# Mullet snatching



## FishWalton (Jul 22, 2010)

Finally snatched enough mullet to smoke and make a nice bowl of Boggy Bayou Mullet Dip. Fished Alaqua Creek this morning from 6:45 to1 11:45.....
Creek water was stained brown a little. A little overcast and a little breeze made for a few good hours of decent fishing before it started getting hot. Monday and Tuesday bait fish and reds were in the creek, but today they were gone. One boat got a 17 inch red and that was it all morning. Nothing but a turtle, a few croakers, and six mullet for us.Naturally we missed the good days!!!


----------



## Geezer (Mar 30, 2014)

Last I knew, no one was catching many at the Milton mullet hole. The mullet catching drought started there, after the flooding rains in the Spring of a couple of years ago. After that, 4 or 5 of the guys who kept them fed up, either died or became disabled & I think that is the problem.
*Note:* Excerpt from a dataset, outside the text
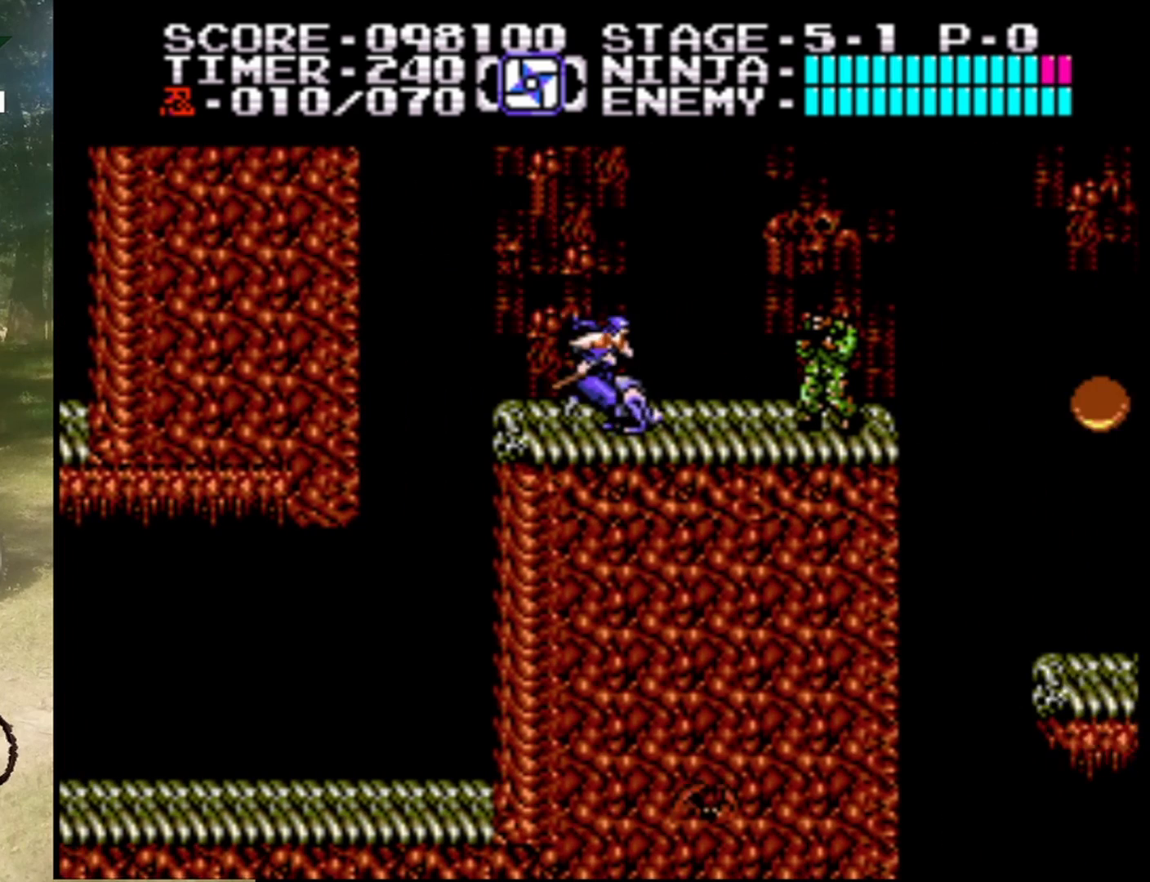
{"buttons": [], "events": [[33, "DPAD_RIGHT", "up"], [67, "B", "down"], [233, "B", "up"], [433, "DPAD_DOWN", "down"], [500, "DPAD_DOWN", "up"]]}
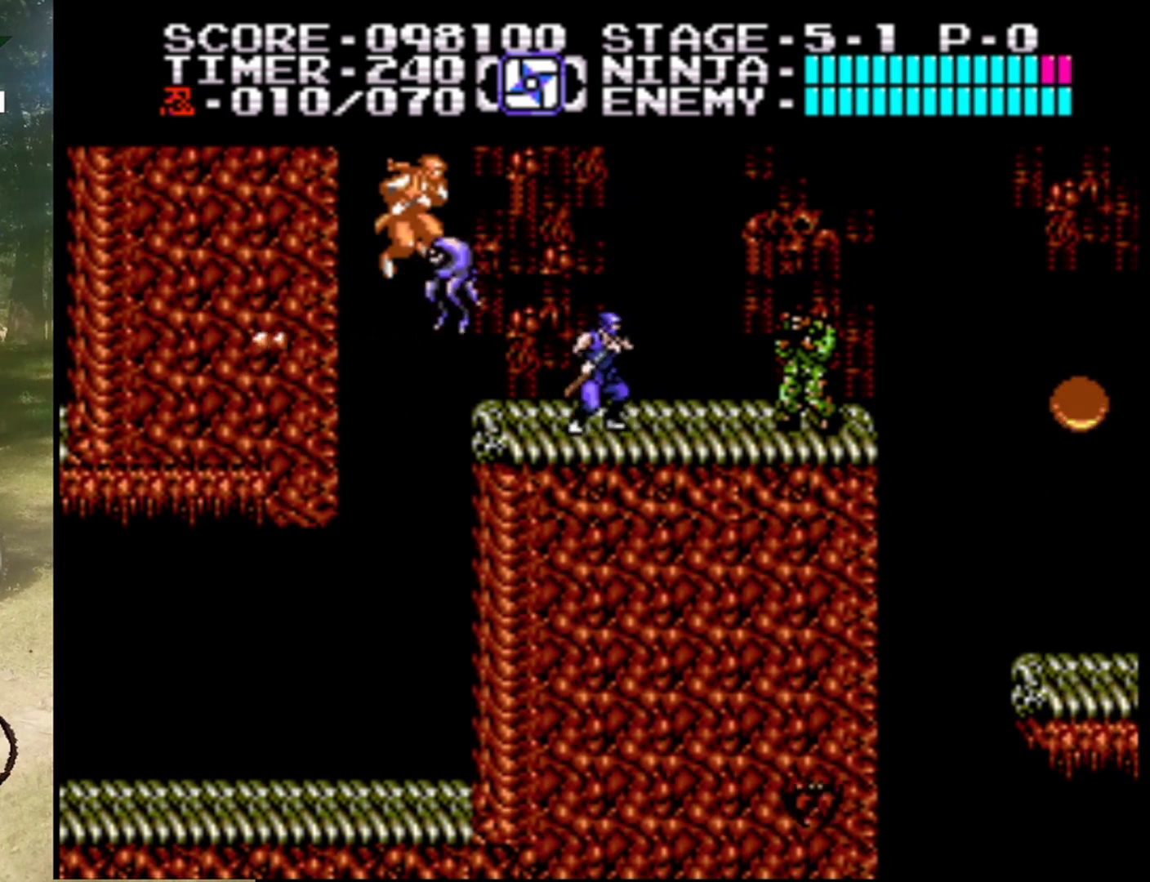
{"buttons": ["DPAD_RIGHT"], "events": [[33, "DPAD_DOWN", "down"], [133, "B", "down"], [200, "DPAD_DOWN", "up"], [267, "B", "up"], [267, "DPAD_RIGHT", "down"]]}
Someone suggested that the commercial fishermen are to blame, but I have heard that there are a lot of mullet around the area, but they just aren't going into the brackish water to feed like they used to.


----------



## olegator (Dec 6, 2014)

yum...smoked mullet...thanks for the report.


----------



## billyb (Aug 22, 2012)

I just got my motor out of the shop so I haven't been fishing in a few weeks. No mullet reports so I am giving catfishing a try this weekend.


----------



## jetajockey (Jun 6, 2011)

Saw a lot of mullet near jims earlier in the week during the early morning.


----------